Vagner e Jeferson vivem no mesmo apartamento num dos edifícios da Casa do Estudante Universitário, braço da Universidade Federal de Santa Maria responsável pela acolhida de 1.200 alunos. Cerca de 60% dos 27 mil estudantes da UFSM são de outras cidades, o que reforça a proximidade entre eles, muitos obrigados a deixar a casa dos pais. “A gente cria laços muito fortes”, ressalta Héctor dos Santos Facco, 19, que, no ano passado, saiu da casa paterna em Júlio de Castilhos para estudar Agronomia na UFSM. Segundo ele, 50 alunos do Centro de Ciências Rurais morreram no incêndio; dez deles eram de sua turma.

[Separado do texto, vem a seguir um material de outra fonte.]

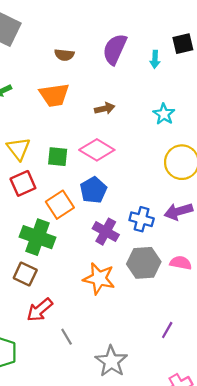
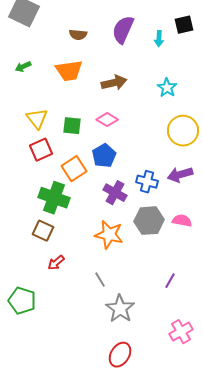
brown arrow: (105, 108) -> (114, 83), size x1.4
pink diamond: (97, 150) -> (107, 120), size x0.7
red arrow: (40, 310) -> (56, 263), size x0.7
gray line: (67, 337) -> (100, 280), moved

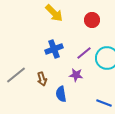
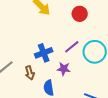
blue cross: (54, 49) -> (44, 53), moved

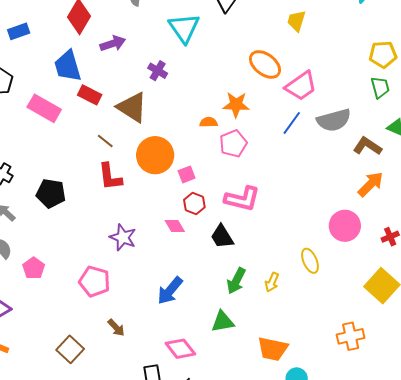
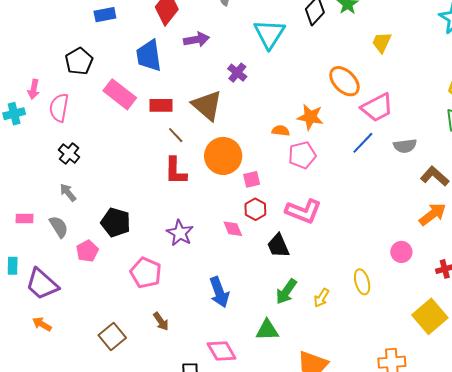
red rectangle: (90, 95) -> (161, 105), moved, turned -35
gray semicircle: (334, 120) -> (405, 146), size x0.7
black pentagon: (51, 193) -> (116, 222), moved
pink circle: (345, 226) -> (401, 252), size x0.7
blue arrow: (170, 291) -> (219, 292), turned -68

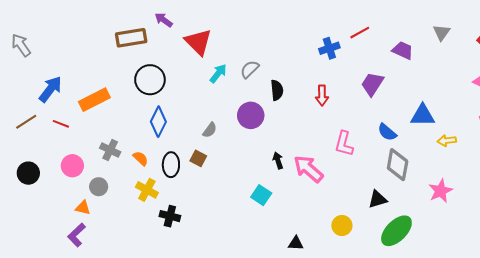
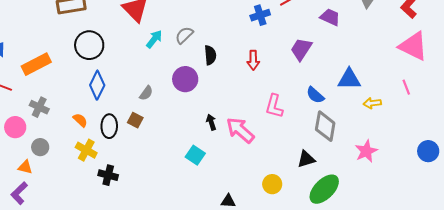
gray cross: (110, 150) -> (39, 107), moved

“Não sei como vai ser na segunda-feira, quando as aulas vão recomeçar. Tento não pensar nisso”. A camisa preta que usava na tarde quente de ontem não era gratuita: “Desde domingo estou de luto”.
DOR E COBRANÇAS
A retomada das atividades de uma instituição que perdeu 104 estudantes é outra preocupação. “É preciso haver apoio psicológico”, observou Leonardo da Silva Soares, integrante da direção do Diretório Central dos Estudantes. A reitoria se prepara também para dar suporte aos professores — há o caso de uma turma em que morreram 35 dos 50 alunos.
Foto: Yuri Weber / A Razão / Agência O Dia
Foto: Yuri Weber / A Razão / Agência O Dia
Nomes de muitos deles estavam em balões brancos pendurados no ponto de chegada da manifestação da véspera, o Centro Desportivo Municipal, conhecido como ‘Farrezão’. Lá, entre domingo e segunda-feira, houve o reconhecimento dos corpos e um velório coletivo.

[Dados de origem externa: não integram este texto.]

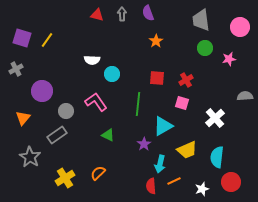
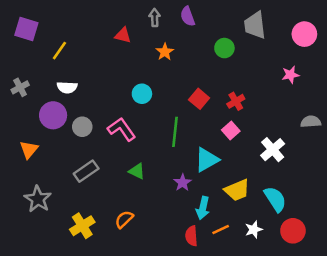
red triangle: (97, 15) -> (123, 35), moved
purple square: (22, 38) -> (26, 29), moved
orange star: (156, 41) -> (165, 52), moved
green circle: (205, 48) -> (224, 48), moved
white semicircle: (92, 60) -> (67, 87), moved
red square: (157, 78) -> (199, 99), turned 35
pink square: (182, 103) -> (231, 131), turned 32
gray circle: (66, 111) -> (82, 127), moved
gray rectangle: (57, 135) -> (86, 171), moved
cyan semicircle: (217, 157) -> (275, 199), turned 140
white star: (202, 189) -> (254, 230), moved

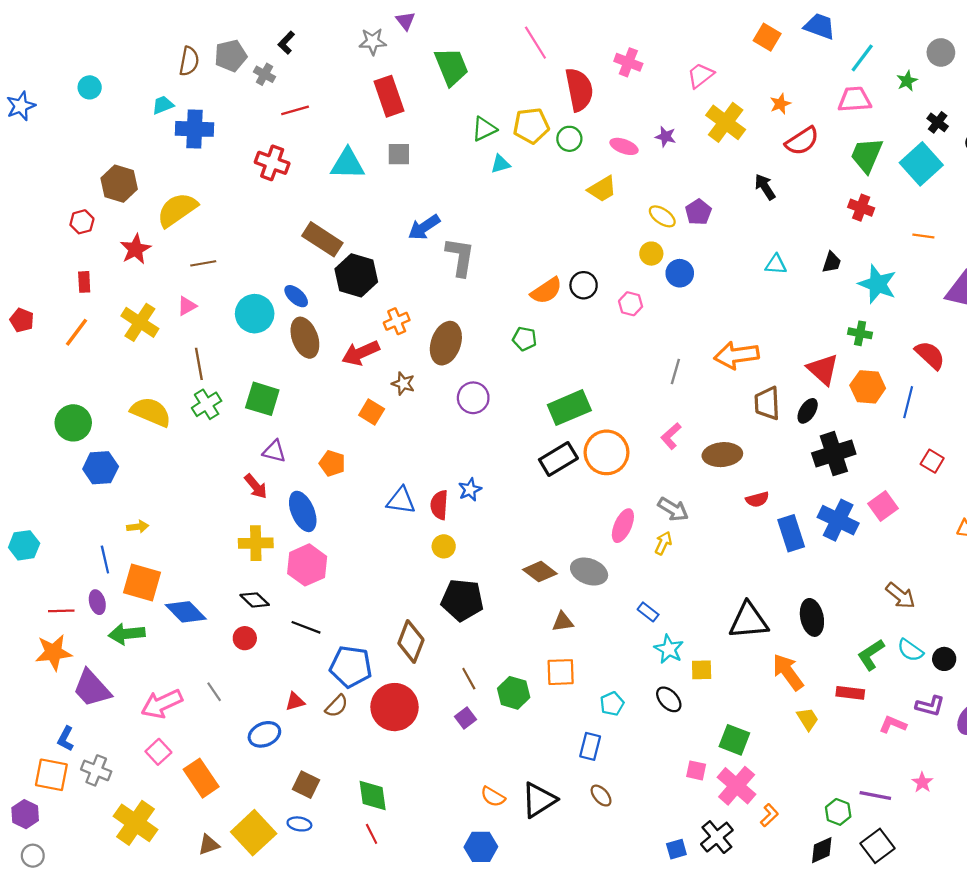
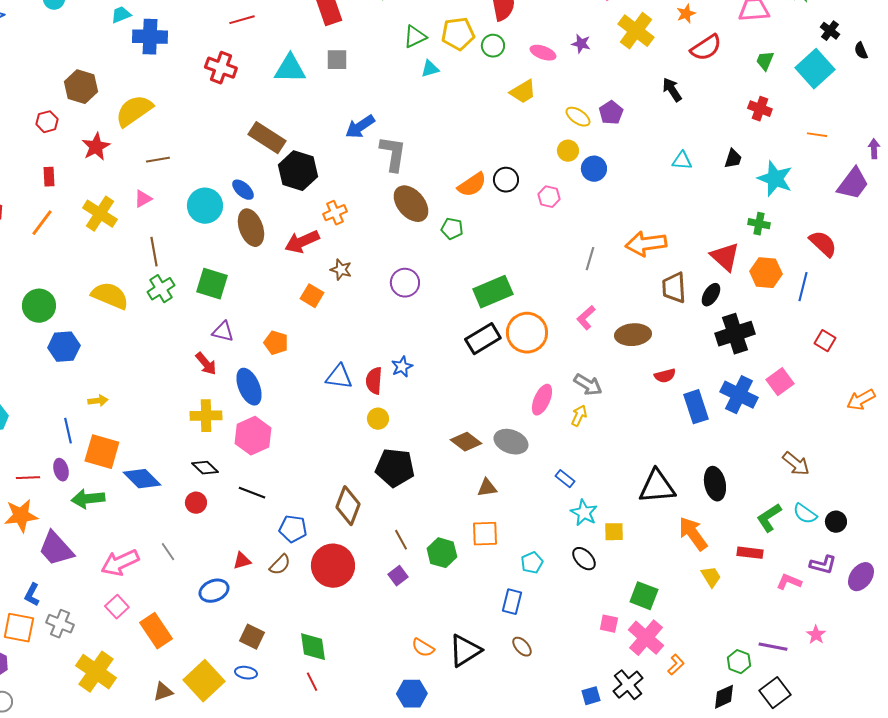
green trapezoid: (867, 155) -> (765, 61), size x0.6
brown ellipse: (446, 343) -> (411, 204), moved, turned -60
blue pentagon: (351, 667) -> (293, 529), size x0.7

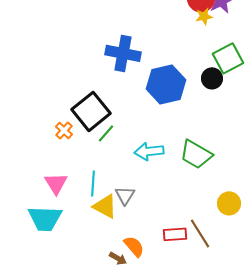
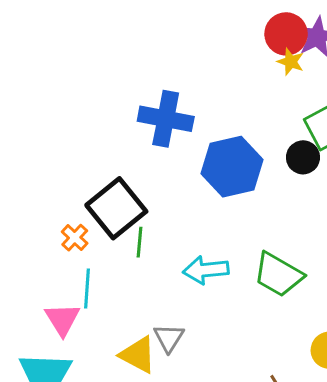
yellow star: (204, 16) -> (291, 62), turned 30
green line: (106, 133) -> (139, 242), turned -36
cyan line: (93, 183) -> (87, 288), moved

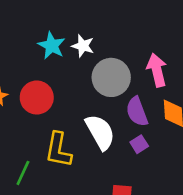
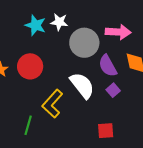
pink arrow: (157, 70) -> (118, 32), turned 115
yellow L-shape: (58, 150) -> (52, 104), turned 40

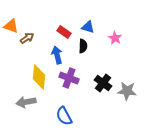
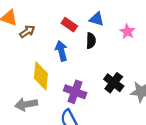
purple cross: (69, 78) -> (75, 92), moved

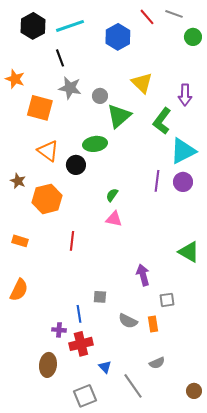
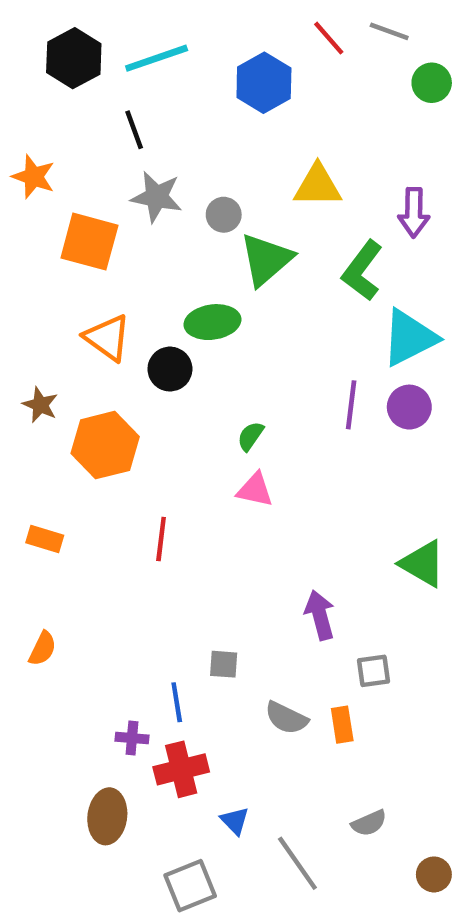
yellow triangle: (142, 83) -> (318, 186), turned -45
orange semicircle: (19, 290) -> (42, 649), size x0.7
gray semicircle: (157, 363) -> (369, 823), moved

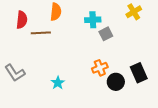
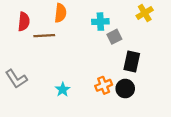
orange cross: (100, 68) -> (104, 85), moved
black rectangle: (139, 73) -> (132, 62), moved, turned 36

Um quadro que reproduzia a ‘Pietá’ — a imagem de Jesus morto nos braços de Nossa Senhora — foi colocado no ginásio e serviu como centro de um altar improvisado onde eram depositados flores e cartazes com fotos das vítimas. Faixas pretas questionavam o descumprimento de normas técnicas de segurança e a ineficiência do poder público: “Alvará para quê? Fiscalizar para quê? Paga-se imposto para quê?”.
Jovens valorizam mais a vida e a preocupação dos pais
Não apenas estudantes participaram da manifestação. Um pequeno grupo, em uniforme militar, se destacava da multidão de branco. Era formado por soldados da Aeronáutica que seguravam uma bandeira brasileira. Diante do Farrezão, o fotógrafo Roni Riet explicava o motivo da caminhada. É um gesto de solidariedade, para trazer luz, paz, pedir energia para quem perdeu parentes”.
No dia seguinte, três alunas de Geografia contabilizavam perdas. Angélica Kaufmann foi a quatro velórios de jovens de sua cidade, Agudo. Zuleite Fruet conhecia quatro dos mortos; Angeli Bheling, sete. Zuleika admite que todos perderão um pouco de liberdade: “Nossos pais vão ficar mais atentos”.
Jeferson e Vagner escaparam da tragédia e dizem que há laço muito forte entre estudantes da cidade | Foto: Ernesto Carriço / Agência O Dia
Jeferson e Vagner escaparam da tragédia e dizem que há laço muito forte entre estudantes da cidade | Foto: Ernesto Carriço / Agência O Dia
As opiniões de Vagner e Jeferson, aqueles que dividem apartamento na CEU, são parecidas. “Pensei nas minhas queixas bobas por conta de provas na faculdade... Tem é que dar graças a Deus por estar vivo e com saúde”, disse o primeiro.
“Reclamo muito da proteção dos meus pais, mas agora admito que isso é bem compreensível”, completou Jeferson, ao fazer uma quase citação de outro trecho de ‘Pais e filhos’: “Você me diz que seus pais não te entendem/ Mas você não entende seus pais”.